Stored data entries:
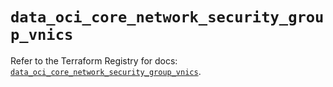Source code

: # `data_oci_core_network_security_group_vnics`

Refer to the Terraform Registry for docs: [`data_oci_core_network_security_group_vnics`](https://registry.terraform.io/providers/hashicorp/oci/7.19.0/docs/data-sources/core_network_security_group_vnics).

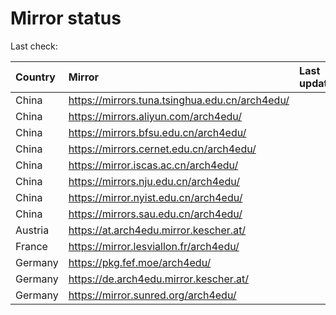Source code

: <script src="./time.js"></script>
# Mirror status
Last check: <script type="text/javascript">localize(1739442230.898593);</script>

|Country|Mirror|Last update|
|:------|:-----|:----------|
|China|https://mirrors.tuna.tsinghua.edu.cn/arch4edu/|<script type="text/javascript">localize(1739428885);</script>|
|China|https://mirrors.aliyun.com/arch4edu/|<script type="text/javascript">localize(1739386454);</script>|
|China|https://mirrors.bfsu.edu.cn/arch4edu/|<script type="text/javascript">localize(1739386454);</script>|
|China|https://mirrors.cernet.edu.cn/arch4edu/|<script type="text/javascript">localize(1739428885);</script>|
|China|https://mirror.iscas.ac.cn/arch4edu/|<script type="text/javascript">localize(1739428885);</script>|
|China|https://mirrors.nju.edu.cn/arch4edu/|<script type="text/javascript">localize(1739169766);</script>|
|China|https://mirror.nyist.edu.cn/arch4edu/|<script type="text/javascript">localize(1739386454);</script>|
|China|https://mirrors.sau.edu.cn/arch4edu/|<script type="text/javascript">localize(1731653531);</script>|
|Austria|https://at.arch4edu.mirror.kescher.at/|<script type="text/javascript">localize(1739386454);</script>|
|France|https://mirror.lesviallon.fr/arch4edu/|<script type="text/javascript">localize(1739386454);</script>|
|Germany|https://pkg.fef.moe/arch4edu/|<script type="text/javascript">localize(1739386454);</script>|
|Germany|https://de.arch4edu.mirror.kescher.at/|<script type="text/javascript">localize(1739386454);</script>|
|Germany|https://mirror.sunred.org/arch4edu/|<script type="text/javascript">localize(1739386454);</script>|

<script src="./tablefilter/tablefilter.js"></script>
<script src="./table.js"></script>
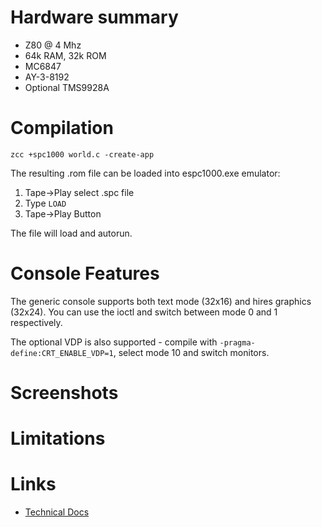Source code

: # Hardware summary

* Z80 @ 4 Mhz
* 64k RAM, 32k ROM 
* MC6847
* AY-3-8192
* Optional TMS9928A

# Compilation

    zcc +spc1000 world.c -create-app

The resulting .rom file can be loaded into espc1000.exe emulator:

1. Tape->Play select .spc file
2. Type `LOAD`
3. Tape->Play Button

The file will load and autorun.

# Console Features

The generic console supports both text mode (32x16) and hires graphics (32x24). You can use the ioctl and switch between mode 0 and 1 respectively.

The optional VDP is also supported - compile with `-pragma-define:CRT_ENABLE_VDP=1`, select mode 10 and switch monitors.

# Screenshots


# Limitations


# Links

* [Technical Docs](https://github.com/meesokim/spc1000/tree/master/docs)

ACTION ITEM: Repeat word for word the lines of the records from the one containing "The generic console" through the last line of the records, including both ends.

FINISHED EXERCISE:
The generic console supports both text mode (32x16) and hires graphics (32x24). You can use the ioctl and switch between mode 0 and 1 respectively.

The optional VDP is also supported - compile with `-pragma-define:CRT_ENABLE_VDP=1`, select mode 10 and switch monitors.

# Screenshots


# Limitations


# Links

* [Technical Docs](https://github.com/meesokim/spc1000/tree/master/docs)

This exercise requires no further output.